(Beginning of DATA EXTRACT)
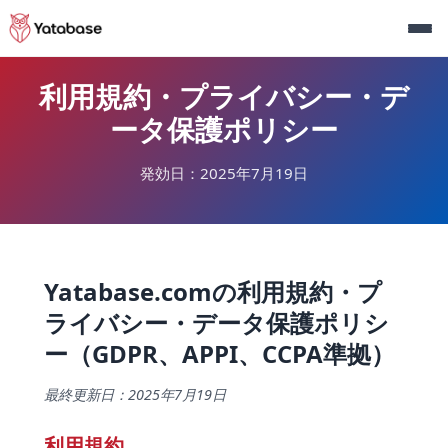
利用規約・プライバシー・デ
ータ保護ポリシー
発効日：2025年7月19日
Yatabase.comの利用規約・プ
ライバシー・データ保護ポリシ
ー（GDPR、APPI、CCPA準拠）
最終更新日：2025年7月19日
利用規約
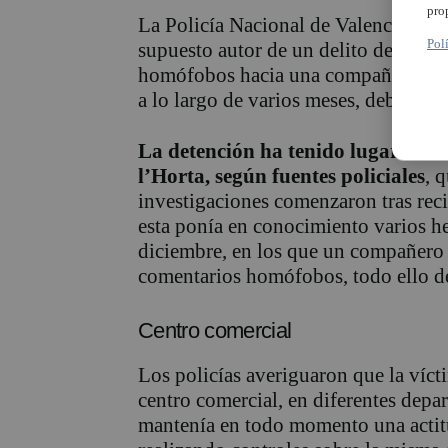
pro
La Policía Nacional de Valencia ha
Pol
supuesto autor de un delito de odio, 
homófobos hacia una compañera de tr
a lo largo de varios meses, debido a 
La detención ha tenido lugar en u
l’Horta, según fuentes policiales
, 
investigaciones comenzaron tras reci
esta ponía en conocimiento varios h
diciembre, en los que un compañero 
comentarios homófobos, todo ello deb
Centro comercial
Los policías averiguaron que la víct
centro comercial, en diferentes depar
mantenía en todo momento una actitu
(End of DATA EXTRACT)
Every entry above should be given again exactly, with no images included.

- RESPONSE TO THIS EXERCISE
利用規約・プライバシー・デ
ータ保護ポリシー
発効日：2025年7月19日
Yatabase.comの利用規約・プ
ライバシー・データ保護ポリシ
ー（GDPR、APPI、CCPA準拠）
最終更新日：2025年7月19日
利用規約
pro
La Policía Nacional de Valencia ha
Pol
supuesto autor de un delito de odio, 
homófobos hacia una compañera de tr
a lo largo de varios meses, debido a 
La detención ha tenido lugar en u
l’Horta, según fuentes policiales
, 
investigaciones comenzaron tras reci
esta ponía en conocimiento varios h
diciembre, en los que un compañero 
comentarios homófobos, todo ello deb
Centro comercial
Los policías averiguaron que la víct
centro comercial, en diferentes depar
mantenía en todo momento una actitu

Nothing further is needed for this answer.